Look at the engine: the TDI has been remapped and treated to a Forge intake and S3 intercooler. But Jordan readily admits he’s become bored of its 210bhp. That recalcitrant turbo has pushed forward the next stage of evolution. “I want an R32 turbo setup and AWD, so I can really scare myself,” he smirks. And who could blame him?
“The car’s pretty much at the stage where I could leave it alone now,” he continues. “It was definitely a big decision to go wide-arch, I knew I was basically destroying any remaining value the car had and that I’d never make back any of the money I’d spent. But hey, that’s not why we do it. Nothing annoys me more than people who get too focused on seeing their car as an investment. Just enjoy the damn thing and do what you want to it! The main thing I want to do is give it the guts to match the looks, and then maybe I’ll be happy with it. Maybe.”
It’s appropriate to note at this point that the game of snakes and ladders, when it was invented in ancient India, was based on the concepts of karma and destiny. And that’s very much mirrored in Jordan’s approach to modified VWs in general and this Scirocco in particular. Fate chose the brand, destiny informs the path of the project, and karma rewards his exemplary modding choices.
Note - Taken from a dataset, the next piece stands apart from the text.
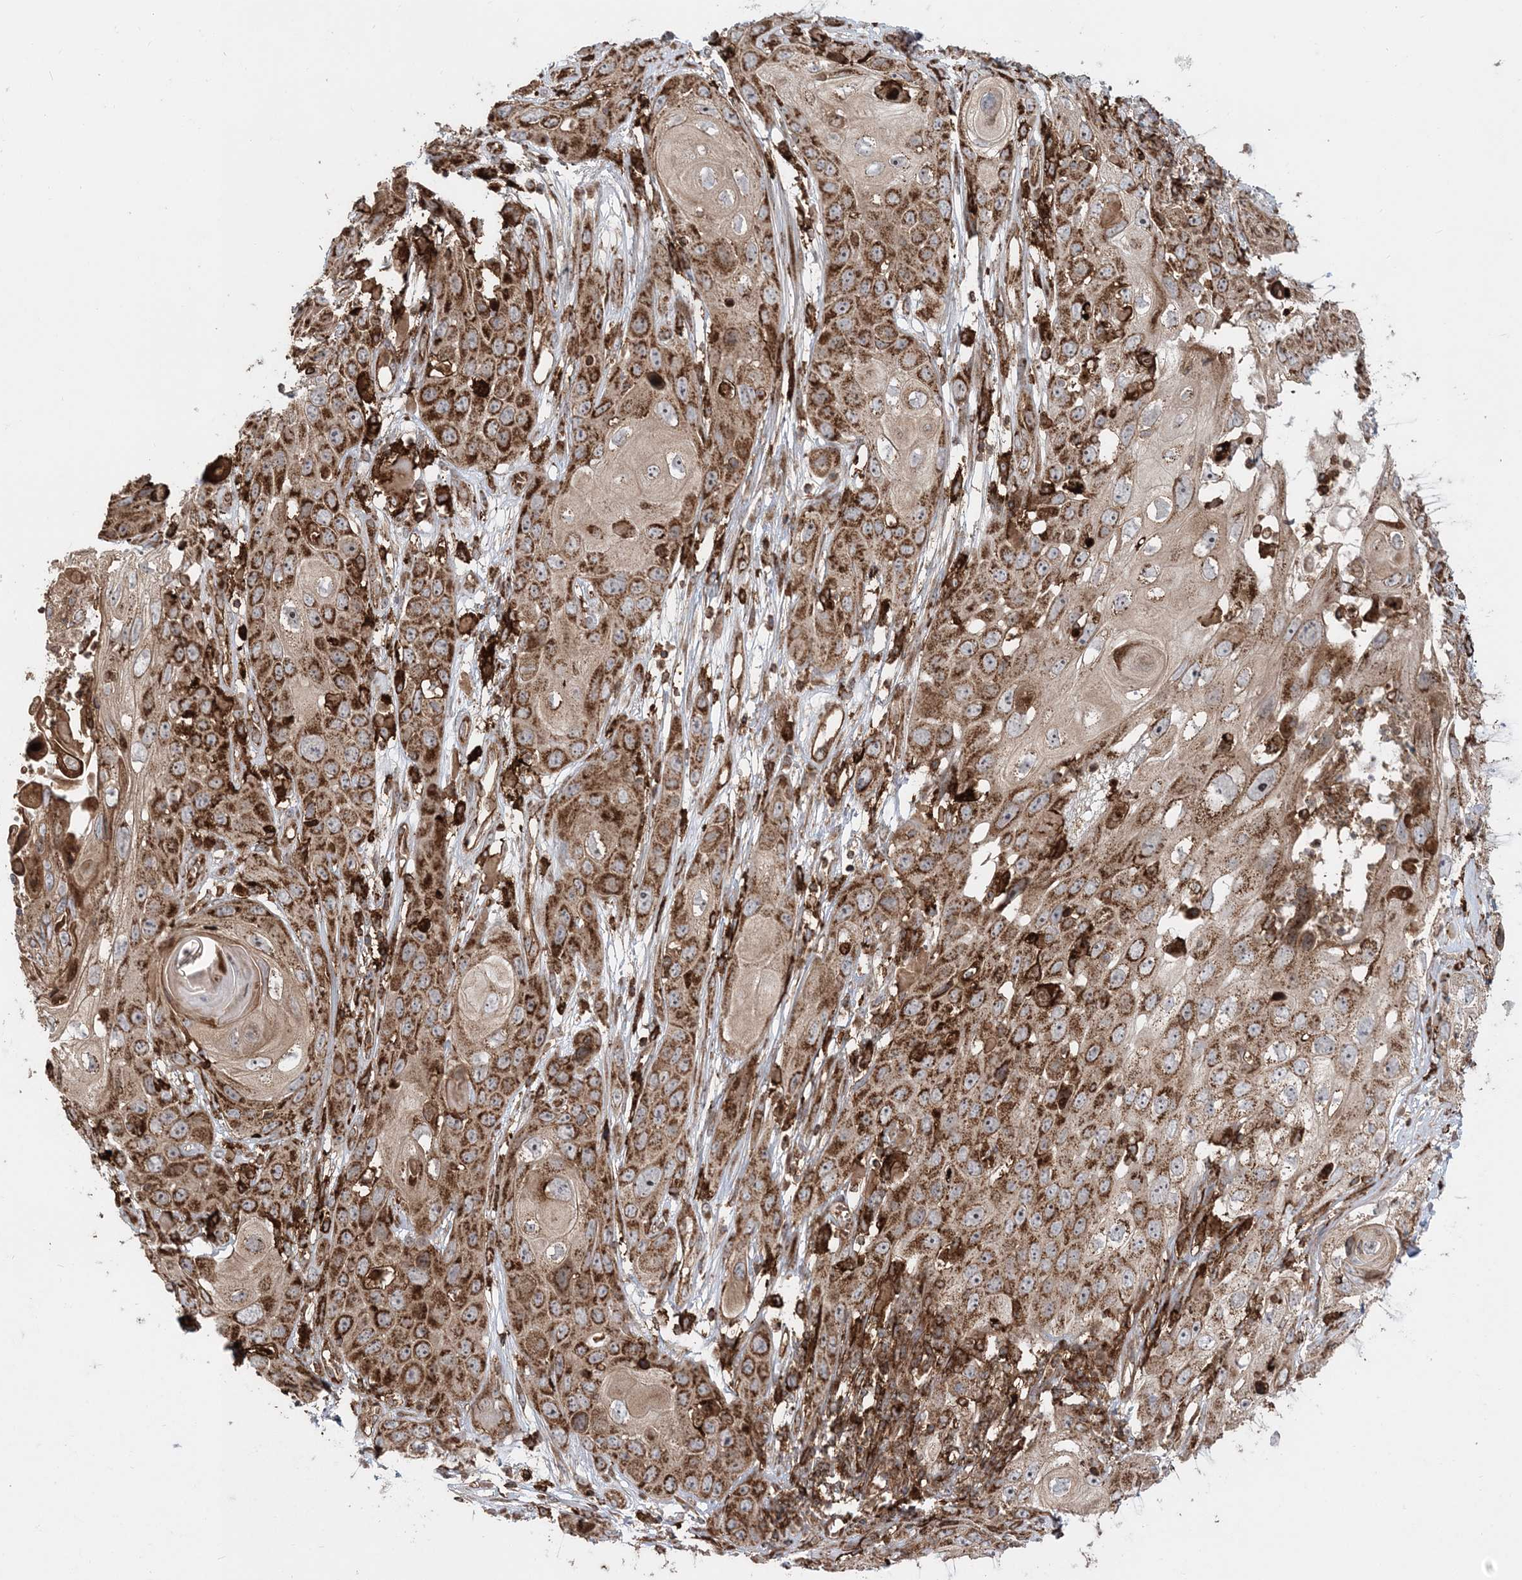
{"staining": {"intensity": "strong", "quantity": ">75%", "location": "cytoplasmic/membranous"}, "tissue": "skin cancer", "cell_type": "Tumor cells", "image_type": "cancer", "snomed": [{"axis": "morphology", "description": "Squamous cell carcinoma, NOS"}, {"axis": "topography", "description": "Skin"}], "caption": "A brown stain highlights strong cytoplasmic/membranous positivity of a protein in squamous cell carcinoma (skin) tumor cells.", "gene": "LRPPRC", "patient": {"sex": "male", "age": 55}}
Will the car ever be finished? No, of course it won’t. Because for people like this, there is no end point. It’s all about climbing that ladder, slipping down a serpent, then enjoying the ascent up an even bigger ladder. It’s a fulfilling way to live.
TECH SPEC: VW SCIROCCO
Custom green paint; Ingo Noak wide-arch kit; Scirocco R front bumper and skirts; front arches widened with custom inner arch trims; bumper mounts relocated; R32 rear valance smoothed into bumper; vented carbon-fibre bonnet.
2.0 TDI; manual transmission; Forge intake; Milltek exhaust system with R32 tails; S3 intercooler and Darkside pipework; remap; 210bhp.
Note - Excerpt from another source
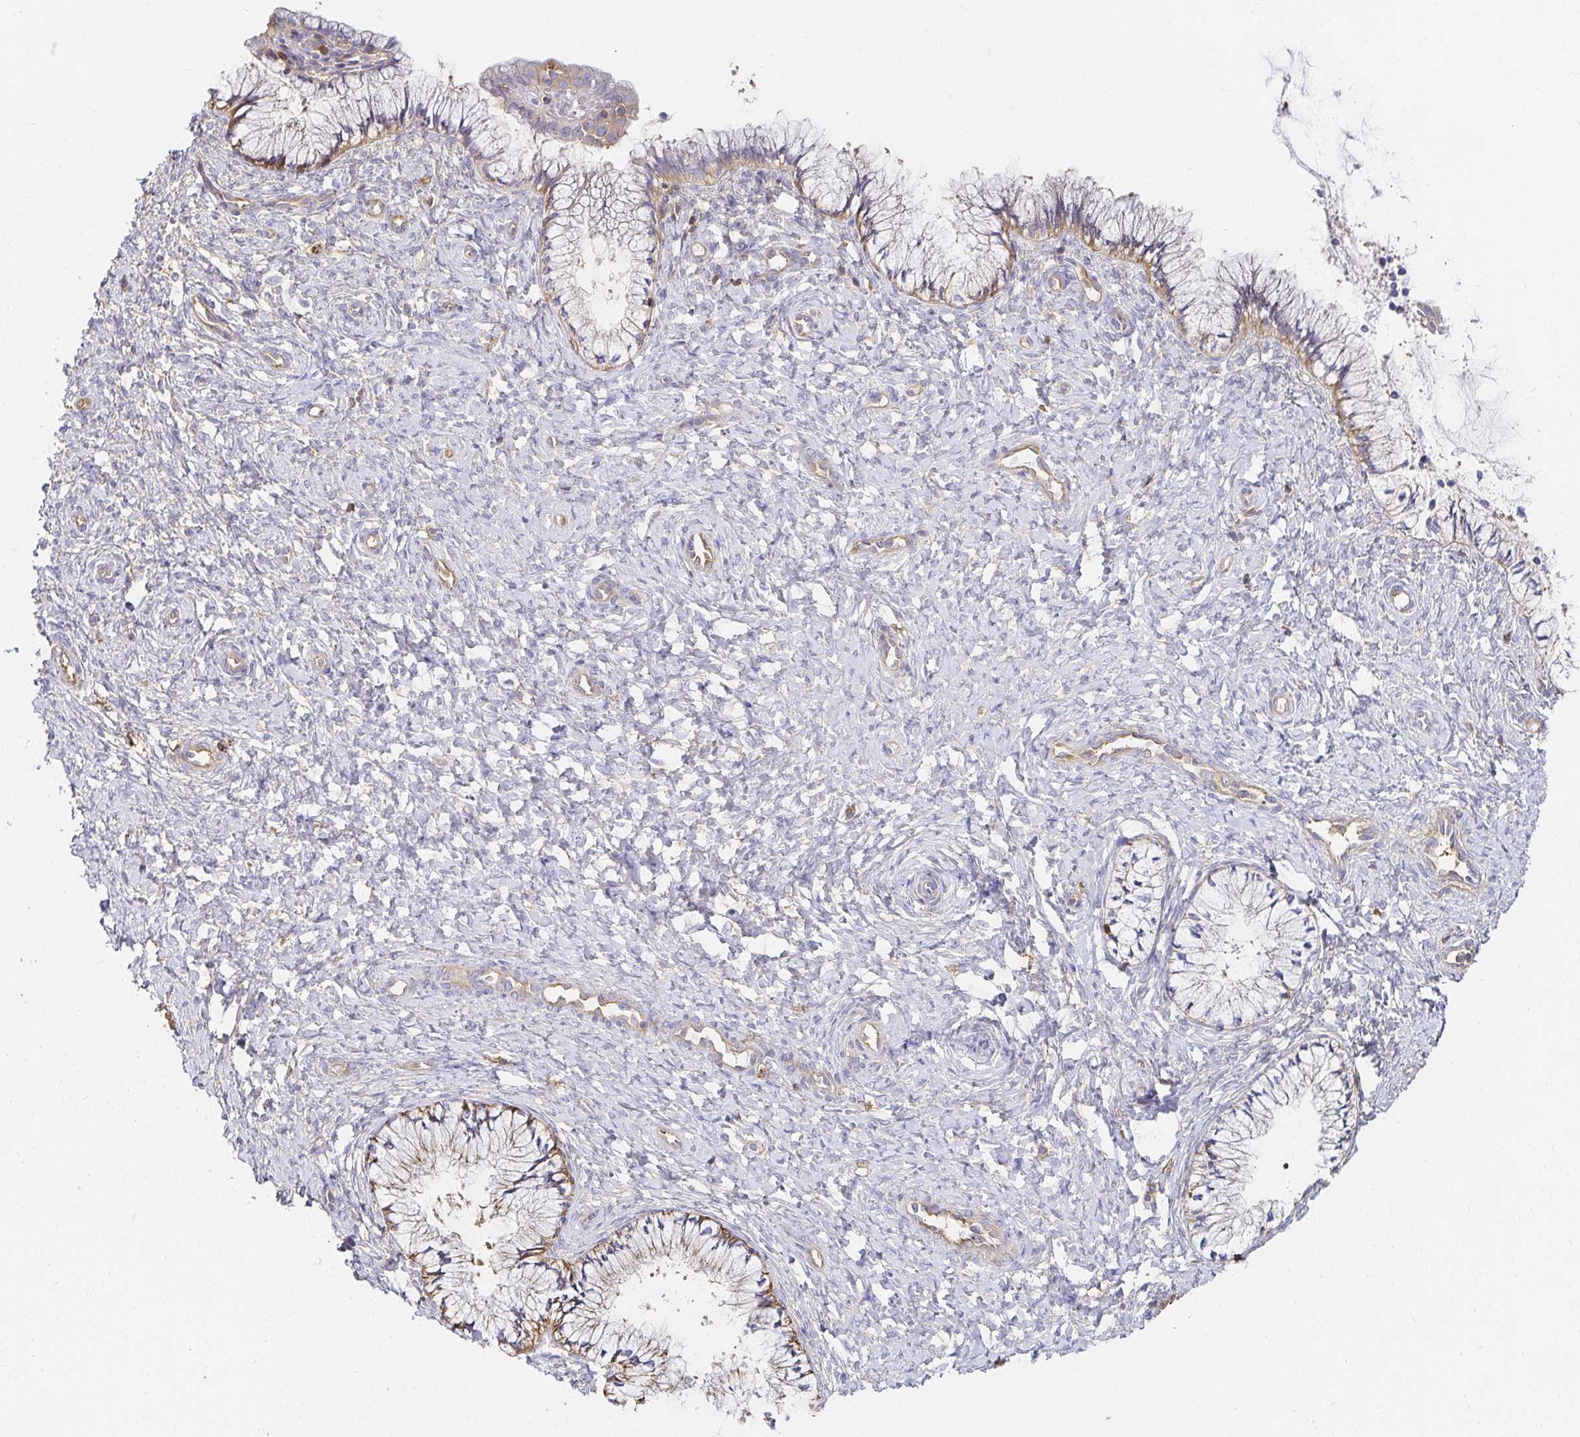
{"staining": {"intensity": "moderate", "quantity": "<25%", "location": "cytoplasmic/membranous"}, "tissue": "cervix", "cell_type": "Glandular cells", "image_type": "normal", "snomed": [{"axis": "morphology", "description": "Normal tissue, NOS"}, {"axis": "topography", "description": "Cervix"}], "caption": "The immunohistochemical stain labels moderate cytoplasmic/membranous staining in glandular cells of unremarkable cervix.", "gene": "TSPAN19", "patient": {"sex": "female", "age": 37}}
11x19in VIP Modular VX210 wheels (ET15 front, ET0 rear) in candy orange with shadow chrome lips; Air Lift suspension with V2 management; Audi TT RS brakes.
Recaro CS seats (from Lotus Evora) with yellow stitching to match engine bay pipework; yellow seatbelts; doorcards, gaiters and armrest trimmed in Alcantara to match seat centres.
I’d like to thank (and recommend) all the boys at Riviera Autobody – without them the car would still just be a tatty black Scirocco on bags and wheels; also Mo Miah at Airspeed for helping keep it running every time I break something and for bailing me out when things go tits up two days before I go on road trips; Jamie, Matty, Mikey, Lee and all the guys at Threesixty Alloys for the sweet new paintjob on my wheels; Iffay at Threesixty; Joey and the guys at Auto Finesse; lastly I’d like to thank my missus, Hannah, for accepting that my other girlfriend is a car!